Another treatment which is in its experimental stage is interfering with cancer cell growth. All cells in the body, cancer cells included, rely on a complicated system to know when to grow, when to divide and when to die. This system depends on specialized proteins, fats and other substances which tell the different parts of the cell how and when to act. In recent years, cancer researchers have been studying ways of interfering with this system, thereby stopping the growth of cancer in its tracks.

So far, they haven’t been very successful when it comes to prostate cancer but they have made progress. As a result of their trials, they have discovered that it is often better to use a combination of different drugs to treat prostate cancer. Often, you see much better results than you would with either drug used alone.

Other researchers are working on how to interfere with cancer cell spread. As these cells start to divide and spread, new blood vessels grow on the old ones to supply the new tumor with the nutrients it needs. This process is called angiogenesis. If this could be stopped, researchers believe that the new tumor cells would die and the cancer would stop growing in the body.

There are currently several trials exploring this very theory. In 2004, the angiogenesis inhibitor bevacizumab (Avastin) was approved for use in colorectal cancer. Since then, it has been proven to help women combat breast cancer and it currently being tested for prostate cancer. Thalidomide has also been discovered to have some anti-angiogenic properties and it too is being tested in men with prostate cancer.

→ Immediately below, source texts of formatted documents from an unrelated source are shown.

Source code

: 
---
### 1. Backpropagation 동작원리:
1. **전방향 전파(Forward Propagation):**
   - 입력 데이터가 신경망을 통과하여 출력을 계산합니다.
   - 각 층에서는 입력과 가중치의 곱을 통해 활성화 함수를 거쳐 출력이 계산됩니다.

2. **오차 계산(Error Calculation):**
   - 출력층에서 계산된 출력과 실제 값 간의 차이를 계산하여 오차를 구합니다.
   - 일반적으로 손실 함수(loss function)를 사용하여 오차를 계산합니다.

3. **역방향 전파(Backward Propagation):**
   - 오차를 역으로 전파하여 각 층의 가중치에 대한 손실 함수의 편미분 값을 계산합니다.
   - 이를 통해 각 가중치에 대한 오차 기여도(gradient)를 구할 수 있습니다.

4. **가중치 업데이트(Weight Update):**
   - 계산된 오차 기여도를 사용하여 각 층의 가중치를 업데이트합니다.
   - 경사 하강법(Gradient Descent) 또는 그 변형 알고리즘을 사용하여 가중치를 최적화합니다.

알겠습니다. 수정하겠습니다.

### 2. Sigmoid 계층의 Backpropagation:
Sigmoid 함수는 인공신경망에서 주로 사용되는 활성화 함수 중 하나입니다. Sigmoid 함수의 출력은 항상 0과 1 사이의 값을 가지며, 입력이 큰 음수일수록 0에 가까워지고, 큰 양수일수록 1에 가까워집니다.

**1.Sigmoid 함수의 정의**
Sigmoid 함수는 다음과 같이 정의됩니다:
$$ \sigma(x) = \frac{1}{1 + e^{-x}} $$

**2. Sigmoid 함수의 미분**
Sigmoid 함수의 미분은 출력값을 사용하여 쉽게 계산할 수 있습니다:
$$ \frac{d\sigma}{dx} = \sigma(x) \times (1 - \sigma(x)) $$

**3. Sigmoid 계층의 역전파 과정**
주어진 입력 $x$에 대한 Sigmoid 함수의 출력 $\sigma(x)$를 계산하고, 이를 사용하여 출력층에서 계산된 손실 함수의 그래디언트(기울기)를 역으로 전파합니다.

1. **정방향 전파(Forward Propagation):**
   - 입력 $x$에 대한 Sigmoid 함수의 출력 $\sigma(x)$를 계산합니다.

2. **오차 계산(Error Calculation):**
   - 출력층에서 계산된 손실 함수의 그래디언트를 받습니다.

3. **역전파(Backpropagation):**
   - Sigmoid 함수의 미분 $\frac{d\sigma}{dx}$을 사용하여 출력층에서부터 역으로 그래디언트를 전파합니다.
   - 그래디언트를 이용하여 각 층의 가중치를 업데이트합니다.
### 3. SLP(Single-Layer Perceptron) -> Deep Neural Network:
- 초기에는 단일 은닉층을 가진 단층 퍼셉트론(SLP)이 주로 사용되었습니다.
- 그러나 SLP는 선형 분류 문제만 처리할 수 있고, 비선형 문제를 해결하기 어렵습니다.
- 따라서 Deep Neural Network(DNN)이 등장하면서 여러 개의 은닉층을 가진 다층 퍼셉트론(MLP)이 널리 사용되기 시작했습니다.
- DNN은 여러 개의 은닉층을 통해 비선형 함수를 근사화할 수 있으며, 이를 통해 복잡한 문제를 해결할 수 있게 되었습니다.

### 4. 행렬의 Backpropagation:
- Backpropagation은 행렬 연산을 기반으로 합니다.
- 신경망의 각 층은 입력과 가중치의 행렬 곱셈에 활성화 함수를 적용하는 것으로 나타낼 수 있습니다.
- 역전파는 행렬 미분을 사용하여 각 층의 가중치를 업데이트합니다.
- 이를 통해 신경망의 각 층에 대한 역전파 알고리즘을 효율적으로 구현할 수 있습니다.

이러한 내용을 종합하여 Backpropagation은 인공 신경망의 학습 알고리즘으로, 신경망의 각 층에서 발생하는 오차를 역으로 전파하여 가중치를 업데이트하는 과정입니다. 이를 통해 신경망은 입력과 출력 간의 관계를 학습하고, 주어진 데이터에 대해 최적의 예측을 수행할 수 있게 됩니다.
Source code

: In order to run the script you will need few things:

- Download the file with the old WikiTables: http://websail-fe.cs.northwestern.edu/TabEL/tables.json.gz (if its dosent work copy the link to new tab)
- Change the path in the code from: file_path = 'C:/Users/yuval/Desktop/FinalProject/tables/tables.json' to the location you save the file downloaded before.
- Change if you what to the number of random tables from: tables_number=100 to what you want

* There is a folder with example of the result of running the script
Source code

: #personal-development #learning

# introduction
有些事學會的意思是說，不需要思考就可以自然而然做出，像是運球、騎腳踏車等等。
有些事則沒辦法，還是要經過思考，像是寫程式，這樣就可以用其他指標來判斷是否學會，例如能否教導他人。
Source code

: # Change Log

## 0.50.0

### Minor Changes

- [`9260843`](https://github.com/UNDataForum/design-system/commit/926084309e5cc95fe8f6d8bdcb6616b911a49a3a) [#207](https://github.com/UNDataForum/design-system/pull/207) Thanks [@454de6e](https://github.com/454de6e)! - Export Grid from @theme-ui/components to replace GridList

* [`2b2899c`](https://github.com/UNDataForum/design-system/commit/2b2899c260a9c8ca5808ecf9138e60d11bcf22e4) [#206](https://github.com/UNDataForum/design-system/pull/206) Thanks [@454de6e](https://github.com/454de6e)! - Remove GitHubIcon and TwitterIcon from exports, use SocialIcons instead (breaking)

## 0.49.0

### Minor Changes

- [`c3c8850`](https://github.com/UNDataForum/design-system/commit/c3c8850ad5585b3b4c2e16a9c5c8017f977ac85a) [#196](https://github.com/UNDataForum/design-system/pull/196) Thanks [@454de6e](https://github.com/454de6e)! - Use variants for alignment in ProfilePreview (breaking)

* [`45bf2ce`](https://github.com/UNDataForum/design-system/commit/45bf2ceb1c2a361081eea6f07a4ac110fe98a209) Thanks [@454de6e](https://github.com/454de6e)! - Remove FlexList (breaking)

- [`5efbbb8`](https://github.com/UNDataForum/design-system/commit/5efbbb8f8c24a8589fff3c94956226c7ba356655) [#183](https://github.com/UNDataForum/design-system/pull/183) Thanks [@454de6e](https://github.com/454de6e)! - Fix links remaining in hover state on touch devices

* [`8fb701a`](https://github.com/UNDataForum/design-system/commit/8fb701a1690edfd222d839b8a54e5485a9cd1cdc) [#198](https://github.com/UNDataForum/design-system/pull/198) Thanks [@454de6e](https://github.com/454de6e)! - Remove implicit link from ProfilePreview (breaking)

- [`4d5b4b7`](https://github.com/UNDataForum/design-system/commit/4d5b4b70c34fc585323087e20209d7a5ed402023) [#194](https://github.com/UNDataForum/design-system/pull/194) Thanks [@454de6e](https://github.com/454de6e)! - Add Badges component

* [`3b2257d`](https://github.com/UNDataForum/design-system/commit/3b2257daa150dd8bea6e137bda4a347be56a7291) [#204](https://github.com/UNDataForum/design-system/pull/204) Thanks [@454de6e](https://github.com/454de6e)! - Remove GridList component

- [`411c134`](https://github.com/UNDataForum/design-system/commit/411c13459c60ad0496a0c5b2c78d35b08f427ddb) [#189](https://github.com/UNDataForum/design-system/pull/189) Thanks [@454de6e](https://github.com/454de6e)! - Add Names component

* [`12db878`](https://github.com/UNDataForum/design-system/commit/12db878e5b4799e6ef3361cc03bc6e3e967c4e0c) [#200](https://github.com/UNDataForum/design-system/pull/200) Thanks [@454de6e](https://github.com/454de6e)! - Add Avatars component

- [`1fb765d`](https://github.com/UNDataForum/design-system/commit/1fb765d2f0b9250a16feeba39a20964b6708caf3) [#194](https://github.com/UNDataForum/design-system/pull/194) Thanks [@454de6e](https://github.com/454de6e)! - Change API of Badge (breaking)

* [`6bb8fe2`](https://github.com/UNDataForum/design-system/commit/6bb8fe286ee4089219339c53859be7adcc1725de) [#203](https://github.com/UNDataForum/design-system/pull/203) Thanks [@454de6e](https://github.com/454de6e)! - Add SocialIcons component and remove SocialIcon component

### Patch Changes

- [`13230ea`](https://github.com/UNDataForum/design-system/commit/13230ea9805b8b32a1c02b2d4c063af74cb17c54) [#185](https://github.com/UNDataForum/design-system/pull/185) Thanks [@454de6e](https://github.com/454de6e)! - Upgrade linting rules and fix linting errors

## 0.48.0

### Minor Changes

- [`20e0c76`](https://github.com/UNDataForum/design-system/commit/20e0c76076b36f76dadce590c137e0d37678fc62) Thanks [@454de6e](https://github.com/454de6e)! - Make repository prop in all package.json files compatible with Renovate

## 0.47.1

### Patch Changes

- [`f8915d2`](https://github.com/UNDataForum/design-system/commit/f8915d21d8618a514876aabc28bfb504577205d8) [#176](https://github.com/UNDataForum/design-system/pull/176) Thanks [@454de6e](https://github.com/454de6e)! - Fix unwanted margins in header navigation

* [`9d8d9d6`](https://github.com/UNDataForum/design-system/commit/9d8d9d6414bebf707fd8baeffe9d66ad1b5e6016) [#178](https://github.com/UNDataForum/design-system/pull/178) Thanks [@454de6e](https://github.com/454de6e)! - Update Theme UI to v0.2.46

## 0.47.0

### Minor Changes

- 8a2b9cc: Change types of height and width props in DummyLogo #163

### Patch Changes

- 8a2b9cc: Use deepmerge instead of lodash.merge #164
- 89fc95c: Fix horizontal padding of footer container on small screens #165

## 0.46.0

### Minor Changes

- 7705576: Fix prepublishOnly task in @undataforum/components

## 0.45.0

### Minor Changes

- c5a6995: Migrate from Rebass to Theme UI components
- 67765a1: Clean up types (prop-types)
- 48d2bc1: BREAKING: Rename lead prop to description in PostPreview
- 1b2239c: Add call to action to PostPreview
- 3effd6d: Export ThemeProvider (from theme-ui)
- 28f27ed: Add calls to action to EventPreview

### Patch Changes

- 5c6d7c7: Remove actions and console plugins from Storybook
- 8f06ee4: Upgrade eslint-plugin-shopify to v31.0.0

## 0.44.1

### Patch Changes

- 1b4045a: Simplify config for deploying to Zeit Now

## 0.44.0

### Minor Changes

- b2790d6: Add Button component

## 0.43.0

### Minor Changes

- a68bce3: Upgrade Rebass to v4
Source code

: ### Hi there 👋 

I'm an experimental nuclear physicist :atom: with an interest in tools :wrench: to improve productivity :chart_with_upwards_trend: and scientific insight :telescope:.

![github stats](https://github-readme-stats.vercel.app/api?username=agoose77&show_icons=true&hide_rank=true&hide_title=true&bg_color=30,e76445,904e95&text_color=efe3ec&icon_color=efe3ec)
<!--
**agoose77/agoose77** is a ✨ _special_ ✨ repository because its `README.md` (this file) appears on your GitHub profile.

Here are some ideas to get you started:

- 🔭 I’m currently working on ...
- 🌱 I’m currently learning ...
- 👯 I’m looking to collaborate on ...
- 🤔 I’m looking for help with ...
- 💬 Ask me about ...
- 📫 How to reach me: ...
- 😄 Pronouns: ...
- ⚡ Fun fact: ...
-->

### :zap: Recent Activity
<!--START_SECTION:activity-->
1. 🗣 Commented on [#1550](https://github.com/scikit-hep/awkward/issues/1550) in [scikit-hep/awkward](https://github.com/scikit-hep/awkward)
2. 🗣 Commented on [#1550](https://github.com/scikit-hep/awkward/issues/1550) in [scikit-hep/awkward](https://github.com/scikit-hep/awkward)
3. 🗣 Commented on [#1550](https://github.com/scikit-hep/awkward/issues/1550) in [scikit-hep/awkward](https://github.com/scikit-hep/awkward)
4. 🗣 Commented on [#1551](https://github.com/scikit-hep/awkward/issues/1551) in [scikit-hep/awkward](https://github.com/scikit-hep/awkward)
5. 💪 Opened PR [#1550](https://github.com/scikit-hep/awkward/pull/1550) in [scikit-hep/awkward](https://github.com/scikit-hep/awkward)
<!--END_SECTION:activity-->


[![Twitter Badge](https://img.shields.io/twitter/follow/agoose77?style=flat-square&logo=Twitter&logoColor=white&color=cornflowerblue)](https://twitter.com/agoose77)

And that’s not all. Researchers are also trying to discover ways of harnessing the immune system to fight off cancer cells. In order for the immune system to be able to do this, it has to learn to recognize abnormal cells.

This is not so easy in the case of cancer cells because they always start out as normal healthy cells. As a result, the immune system never has an opportunity to act against them.

Researchers are trying to counter this by developing therapeutic vaccines. The hope is that in future, the immune system will learn how to recognize prostate cancer cells and fight them off before they develop.